BEAGLES AND RAMSAY by Beagles and Ramsay
165 x 220mm, 28 pages, full colour printing, saddle stitched with fold over card stock cover - foil title, 2006.
Documentation from of Beagles and Ramsay’s work from the group show ‘What makes you and I different’ at Tramway, Glasgow in 2006. From the press release:
The use of the 'doppleganger', clone or twin is also an ongoing vehicle in John Beagles and Graham Ramsay's (UK, 1970, 1968) work to explore the seedy, unsavoury side of contemporary culture and the malaise of modern life.
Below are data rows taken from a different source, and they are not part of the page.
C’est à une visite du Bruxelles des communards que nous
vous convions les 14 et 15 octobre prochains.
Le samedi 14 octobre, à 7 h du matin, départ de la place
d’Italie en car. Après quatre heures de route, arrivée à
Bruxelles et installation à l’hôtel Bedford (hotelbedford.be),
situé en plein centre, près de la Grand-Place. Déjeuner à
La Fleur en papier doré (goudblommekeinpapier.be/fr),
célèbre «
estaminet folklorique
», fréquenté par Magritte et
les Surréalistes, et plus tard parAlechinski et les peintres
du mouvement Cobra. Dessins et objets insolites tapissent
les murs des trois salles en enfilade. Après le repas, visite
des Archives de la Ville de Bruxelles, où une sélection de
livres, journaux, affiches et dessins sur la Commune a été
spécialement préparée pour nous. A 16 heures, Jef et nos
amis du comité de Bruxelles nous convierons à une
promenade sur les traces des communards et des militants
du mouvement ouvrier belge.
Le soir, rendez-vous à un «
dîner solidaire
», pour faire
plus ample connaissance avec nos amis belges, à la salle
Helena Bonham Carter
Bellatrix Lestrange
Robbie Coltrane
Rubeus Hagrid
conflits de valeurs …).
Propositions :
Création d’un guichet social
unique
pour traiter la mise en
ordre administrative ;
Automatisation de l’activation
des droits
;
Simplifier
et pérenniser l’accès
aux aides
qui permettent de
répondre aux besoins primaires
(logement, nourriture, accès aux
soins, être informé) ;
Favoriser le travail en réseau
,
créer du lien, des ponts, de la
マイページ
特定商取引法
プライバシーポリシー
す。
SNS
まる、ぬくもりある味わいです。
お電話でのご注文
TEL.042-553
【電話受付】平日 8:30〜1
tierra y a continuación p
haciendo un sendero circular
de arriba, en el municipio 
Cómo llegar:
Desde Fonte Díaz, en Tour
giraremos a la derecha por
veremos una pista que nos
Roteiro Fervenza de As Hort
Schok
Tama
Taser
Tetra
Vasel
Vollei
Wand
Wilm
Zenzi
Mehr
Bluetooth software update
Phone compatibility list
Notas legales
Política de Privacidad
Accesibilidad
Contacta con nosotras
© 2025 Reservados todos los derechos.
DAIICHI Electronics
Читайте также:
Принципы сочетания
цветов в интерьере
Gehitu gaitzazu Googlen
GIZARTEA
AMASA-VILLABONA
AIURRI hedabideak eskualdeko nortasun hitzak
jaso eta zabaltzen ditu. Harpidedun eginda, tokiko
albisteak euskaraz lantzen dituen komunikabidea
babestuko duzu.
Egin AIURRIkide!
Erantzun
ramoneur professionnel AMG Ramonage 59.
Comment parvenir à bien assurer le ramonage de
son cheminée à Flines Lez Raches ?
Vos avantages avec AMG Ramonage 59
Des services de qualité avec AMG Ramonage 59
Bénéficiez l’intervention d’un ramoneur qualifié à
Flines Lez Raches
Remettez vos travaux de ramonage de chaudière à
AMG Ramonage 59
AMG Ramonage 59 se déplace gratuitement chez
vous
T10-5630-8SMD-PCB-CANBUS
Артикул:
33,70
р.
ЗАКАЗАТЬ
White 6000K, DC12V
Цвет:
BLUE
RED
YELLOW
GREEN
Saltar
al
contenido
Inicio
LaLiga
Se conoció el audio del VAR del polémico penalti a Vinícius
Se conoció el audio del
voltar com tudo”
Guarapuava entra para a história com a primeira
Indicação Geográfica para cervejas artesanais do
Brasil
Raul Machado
Since they first started working together in 1997, they have created many versions of themselves, perhaps as an exorcism of the unhealthy, the dark, the seedy, the selfish and cynical sides of their (and our personalities), so they/we can get on and live clean, optimistic, healthy lives... In Glitter Island ( 2006, sculpture/ installation, two monitors, two photographic prints), one of two new commissions for the exhibition, Beagles and Ramsay have created a mirage, a folly, a theatrical backdrop to images of themselves languorously draped over the 'sand' (via monitors), dressed in eighteenth century dandy-esqe costumes, the glittering gold surface seducing us and becoming almost hypnotically alluring. But all is not well on this paradise island...The arrogance of the poses and expressions on the faces mask an unease that the tide is already on the turn, that having reached this place of perfection and bliss, disintegration and decay is but a breath away, that the words they whisper to us in Latin have little currency or meaning for the viewer, that all that glitters is, indeed, not gold. The work explores the idea that we live in an increasingly superficial world, of 'spin' and media onslaught, the need for meaning and substance in our everyday lives increasingly competing with the meaningless follies of fashion and the cult of celebrity, created by the corporate machine and peddled by the media. And, with an ongoing interest in the presentation of art and the politics, mechanisms and myths surrounding the 'cult' of art and its production, we can surmise that Beagles and Ramsay's creation of this folly, this mirage of a 'place within a place', questions the purpose, validity and importance of art and the role of artists themselves.